Dans une ère post apocalyptique, deux mondes s’opposent. Les ultrariches dictent leurs règles, tandis que les opprimés ne comptent pas se laisser faire. La comédie musicale «Technopolis, l’Opéra Rock» nous plonge dans cet univers futuriste, au sein d’une cité tentaculaire où des valeurs comme la solidarité, l’amour et la révolution accompagnent une trame résolument moderne. Le spectacle entièrement original, produit par la troupe OSE2020, sera présenté au Théâtre du Crochetan à Monthey dès ce jeudi 11 septembre et jusqu’au dimanche 14.
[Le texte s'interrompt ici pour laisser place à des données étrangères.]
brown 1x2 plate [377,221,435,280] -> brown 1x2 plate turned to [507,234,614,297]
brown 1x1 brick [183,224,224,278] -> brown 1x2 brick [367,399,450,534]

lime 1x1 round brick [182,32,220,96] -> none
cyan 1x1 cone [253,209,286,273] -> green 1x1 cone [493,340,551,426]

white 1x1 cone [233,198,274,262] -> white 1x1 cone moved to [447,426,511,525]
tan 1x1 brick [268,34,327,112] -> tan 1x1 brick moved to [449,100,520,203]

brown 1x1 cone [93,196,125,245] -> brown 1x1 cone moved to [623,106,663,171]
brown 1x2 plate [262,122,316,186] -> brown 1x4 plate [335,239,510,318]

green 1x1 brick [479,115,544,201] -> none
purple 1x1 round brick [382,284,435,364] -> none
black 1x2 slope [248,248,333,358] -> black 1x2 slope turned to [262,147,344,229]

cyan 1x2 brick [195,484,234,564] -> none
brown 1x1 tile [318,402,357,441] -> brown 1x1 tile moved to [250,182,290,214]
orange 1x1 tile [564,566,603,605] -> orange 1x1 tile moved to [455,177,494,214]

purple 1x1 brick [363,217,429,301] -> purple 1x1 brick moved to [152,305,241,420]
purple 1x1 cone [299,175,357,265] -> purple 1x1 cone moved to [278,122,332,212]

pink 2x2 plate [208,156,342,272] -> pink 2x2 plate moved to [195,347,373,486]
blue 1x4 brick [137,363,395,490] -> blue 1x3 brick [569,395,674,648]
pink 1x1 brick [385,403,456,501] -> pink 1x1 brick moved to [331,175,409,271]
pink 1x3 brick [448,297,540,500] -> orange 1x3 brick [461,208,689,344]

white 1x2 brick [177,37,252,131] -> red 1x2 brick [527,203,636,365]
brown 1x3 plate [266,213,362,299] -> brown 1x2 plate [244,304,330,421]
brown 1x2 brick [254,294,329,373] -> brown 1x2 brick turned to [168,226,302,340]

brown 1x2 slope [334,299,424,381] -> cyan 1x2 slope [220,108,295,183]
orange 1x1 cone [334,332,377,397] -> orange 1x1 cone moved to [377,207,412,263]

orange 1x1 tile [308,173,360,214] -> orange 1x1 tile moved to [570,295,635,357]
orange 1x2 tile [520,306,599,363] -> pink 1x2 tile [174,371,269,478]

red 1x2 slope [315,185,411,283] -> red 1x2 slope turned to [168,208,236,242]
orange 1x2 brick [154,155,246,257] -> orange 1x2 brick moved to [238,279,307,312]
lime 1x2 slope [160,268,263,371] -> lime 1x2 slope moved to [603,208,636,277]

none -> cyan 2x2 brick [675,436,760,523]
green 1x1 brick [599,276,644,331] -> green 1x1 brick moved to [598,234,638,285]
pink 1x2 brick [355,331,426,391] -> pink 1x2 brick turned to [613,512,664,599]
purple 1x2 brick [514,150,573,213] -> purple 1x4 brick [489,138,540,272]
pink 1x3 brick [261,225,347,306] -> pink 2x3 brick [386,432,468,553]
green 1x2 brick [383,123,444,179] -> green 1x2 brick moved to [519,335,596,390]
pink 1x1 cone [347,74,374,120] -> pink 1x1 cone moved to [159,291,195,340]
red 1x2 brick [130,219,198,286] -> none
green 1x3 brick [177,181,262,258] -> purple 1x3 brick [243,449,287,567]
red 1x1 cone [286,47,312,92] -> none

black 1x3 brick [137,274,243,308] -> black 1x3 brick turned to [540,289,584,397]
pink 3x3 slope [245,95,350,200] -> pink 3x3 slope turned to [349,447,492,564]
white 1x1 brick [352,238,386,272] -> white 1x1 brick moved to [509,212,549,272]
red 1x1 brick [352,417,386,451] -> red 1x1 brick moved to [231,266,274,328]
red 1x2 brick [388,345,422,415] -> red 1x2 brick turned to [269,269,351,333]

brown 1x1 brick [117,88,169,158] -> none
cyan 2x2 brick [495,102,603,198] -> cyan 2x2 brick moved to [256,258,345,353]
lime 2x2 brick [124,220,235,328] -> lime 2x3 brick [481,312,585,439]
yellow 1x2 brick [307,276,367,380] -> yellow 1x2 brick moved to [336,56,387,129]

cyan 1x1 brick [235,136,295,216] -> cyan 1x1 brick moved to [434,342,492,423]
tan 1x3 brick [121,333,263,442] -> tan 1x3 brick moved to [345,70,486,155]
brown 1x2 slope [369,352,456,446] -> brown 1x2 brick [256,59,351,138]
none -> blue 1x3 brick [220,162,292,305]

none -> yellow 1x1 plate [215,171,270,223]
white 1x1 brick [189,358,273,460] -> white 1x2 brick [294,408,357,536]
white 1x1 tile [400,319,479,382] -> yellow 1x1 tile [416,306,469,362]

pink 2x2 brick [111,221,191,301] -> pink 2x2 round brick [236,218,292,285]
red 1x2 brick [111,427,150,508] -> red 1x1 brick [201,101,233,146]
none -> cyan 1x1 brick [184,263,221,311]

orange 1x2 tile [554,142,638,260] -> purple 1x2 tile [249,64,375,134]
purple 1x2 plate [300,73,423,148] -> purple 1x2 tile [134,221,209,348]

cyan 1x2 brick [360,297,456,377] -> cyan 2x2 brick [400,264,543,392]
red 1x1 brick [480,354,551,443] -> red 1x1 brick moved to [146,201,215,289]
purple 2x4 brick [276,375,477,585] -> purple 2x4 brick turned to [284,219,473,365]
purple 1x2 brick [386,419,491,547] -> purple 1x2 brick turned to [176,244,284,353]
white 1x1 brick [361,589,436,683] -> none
Après le succès de Victoria’s Comedy en 2022, Technopolis s’inscrit comme un projet plus ambitieux encore. Si 37 personnes évoluent sur scène pendant plus de deux heures de show, une soixantaine de personnes au total ont gravité autour du projet. «Le but était aussi de professionnaliser la troupe OSE2020», souligne la coach vocale et présidente de l’association du même nom, Jocelyne Martenet. 

Une trentaine d’artistes, dont les neuf rôles principaux, les musiciens, les danseurs et le technochœur composé des chanteurs, feront vivre cet opéra rock inédit dans une mise en scène visuellement immersive de Gilles Guenat. La scénographie spectaculaire, qui comprend notamment une structure principale représentant l’usine ou le technocentre, a été élaborée par Sarah Richoux.

«Scénario fantastique»

Imaginé et écrit par le Montheysan Pascal Vigolo – qui signe toutes les chansons en français et la composition de la musique – Technopolis promet de la musique live, des vocalises impressionnantes, plus de 30 chansons originales, des chorégraphies de combat (par Sara et Laura Appenzeller) et du théâtre, le tout dans un univers dystopique captivant. «J’ai toujours été fasciné par les films futuristes et la littérature d’anticipation. C’est en conséquence que je me suis lancé dans l’écriture d’un scénario fantastique se déroulant dans une ville gigantesque et dystopique rappelant le Los Angeles de ‘Blade Runner’», explique le directeur artistique. 

Inspiré également par la lutte des classes, «un sujet intemporel et transposable à n’importe quelle société», Pascal Vigolo a été porté par l’identité visuelle de films tels que «Star Wars» et «Metropolis», par la comédie musicale «Starmania» «pour le côté rock futuriste» ou encore par le roman historique «Les Misérables», «pour l’aspect collégial et grandiose». 

La ville de Technopolis, dominée par la tyrannique gouverneure Callisto Vaal-Noor, interprétée par Jenny Lorant, est dès lors pensée comme un symbole de pouvoir absolu, montrant les travers d’une élite méprisante et mégalomane. «Les femmes ont des rôles très forts. Ce sont elles qui dirigent le monde», appuie Jocelyne Martenet. 

Toutefois, «il y a aussi un peu d’humour, ce n’est pas que noir», rassure celle qui incarne le rôle d’Altaïs dans le spectacle. «Certains personnages sont drôles, attachants, d’autres mystiques comme la voyante. L’intendante est quant à elle vraiment cocasse…»

En somme, «Technopolis, l’Opéra Rock» est une création épique qui combine le drame d’un régime totalitaire avec des performances artistiques ambitieuses… et une pointe d’humour. Néanmoins, derrière son côté sombre, la comédie musicale se veut porteuse d’espoir. «Quand les gens sont solidaires et bienveillants entre eux, ils peuvent aller plus loin et changer le cours des choses», confirme Jocelyne Martenet.

Infos: «Technopolis, l’Opéra Rock», Théâtre du Crochetan, Monthey. Dès demain jusqu’à dimanche.